[Camera geometry data]
________
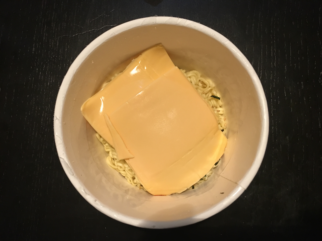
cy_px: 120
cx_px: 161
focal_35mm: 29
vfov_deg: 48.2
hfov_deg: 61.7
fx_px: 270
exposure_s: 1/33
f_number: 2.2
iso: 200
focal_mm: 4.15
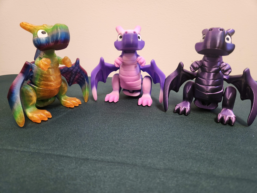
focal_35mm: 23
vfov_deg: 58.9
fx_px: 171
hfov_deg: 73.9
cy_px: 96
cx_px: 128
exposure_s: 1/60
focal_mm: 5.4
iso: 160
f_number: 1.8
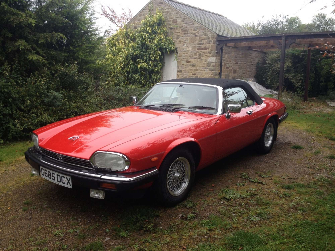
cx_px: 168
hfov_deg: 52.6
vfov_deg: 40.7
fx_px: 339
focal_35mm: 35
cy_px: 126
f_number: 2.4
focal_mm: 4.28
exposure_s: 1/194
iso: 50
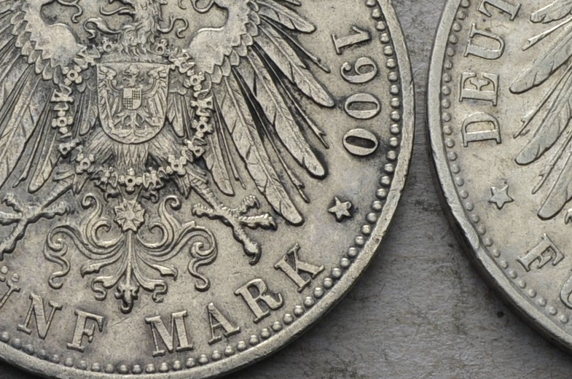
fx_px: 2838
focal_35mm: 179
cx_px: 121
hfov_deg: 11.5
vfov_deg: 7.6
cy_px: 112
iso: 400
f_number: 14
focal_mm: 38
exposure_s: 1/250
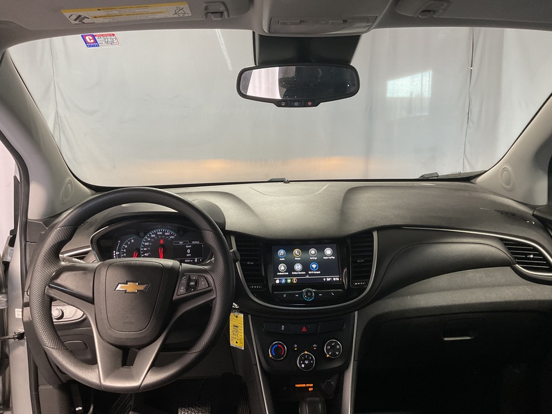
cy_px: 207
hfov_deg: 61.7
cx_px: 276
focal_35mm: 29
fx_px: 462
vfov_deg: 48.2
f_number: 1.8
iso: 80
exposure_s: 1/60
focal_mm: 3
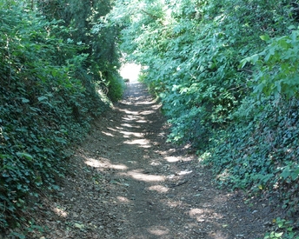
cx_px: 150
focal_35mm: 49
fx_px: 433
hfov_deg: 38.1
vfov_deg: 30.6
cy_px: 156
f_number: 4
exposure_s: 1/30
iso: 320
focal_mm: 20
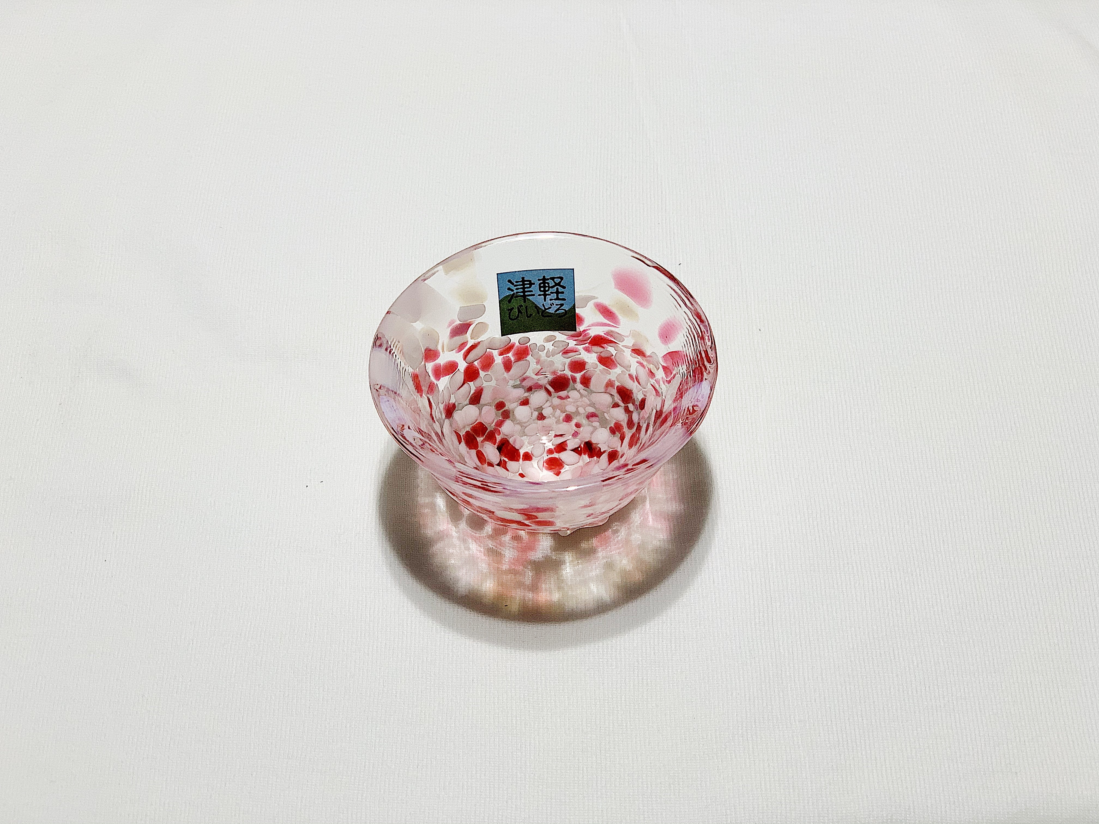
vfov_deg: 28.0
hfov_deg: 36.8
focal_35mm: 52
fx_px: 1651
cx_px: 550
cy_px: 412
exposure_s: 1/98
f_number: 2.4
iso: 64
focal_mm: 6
________
Instructions for the task » The records above should be written out in full and unchanged, except that pictures are dropped.

Answer for the task »
cy_px: 120
cx_px: 161
focal_35mm: 29
vfov_deg: 48.2
hfov_deg: 61.7
fx_px: 270
exposure_s: 1/33
f_number: 2.2
iso: 200
focal_mm: 4.15
focal_35mm: 23
vfov_deg: 58.9
fx_px: 171
hfov_deg: 73.9
cy_px: 96
cx_px: 128
exposure_s: 1/60
focal_mm: 5.4
iso: 160
f_number: 1.8
cx_px: 168
hfov_deg: 52.6
vfov_deg: 40.7
fx_px: 339
focal_35mm: 35
cy_px: 126
f_number: 2.4
focal_mm: 4.28
exposure_s: 1/194
iso: 50
fx_px: 2838
focal_35mm: 179
cx_px: 121
hfov_deg: 11.5
vfov_deg: 7.6
cy_px: 112
iso: 400
f_number: 14
focal_mm: 38
exposure_s: 1/250
cy_px: 207
hfov_deg: 61.7
cx_px: 276
focal_35mm: 29
fx_px: 462
vfov_deg: 48.2
f_number: 1.8
iso: 80
exposure_s: 1/60
focal_mm: 3
cx_px: 150
focal_35mm: 49
fx_px: 433
hfov_deg: 38.1
vfov_deg: 30.6
cy_px: 156
f_number: 4
exposure_s: 1/30
iso: 320
focal_mm: 20
vfov_deg: 28.0
hfov_deg: 36.8
focal_35mm: 52
fx_px: 1651
cx_px: 550
cy_px: 412
exposure_s: 1/98
f_number: 2.4
iso: 64
focal_mm: 6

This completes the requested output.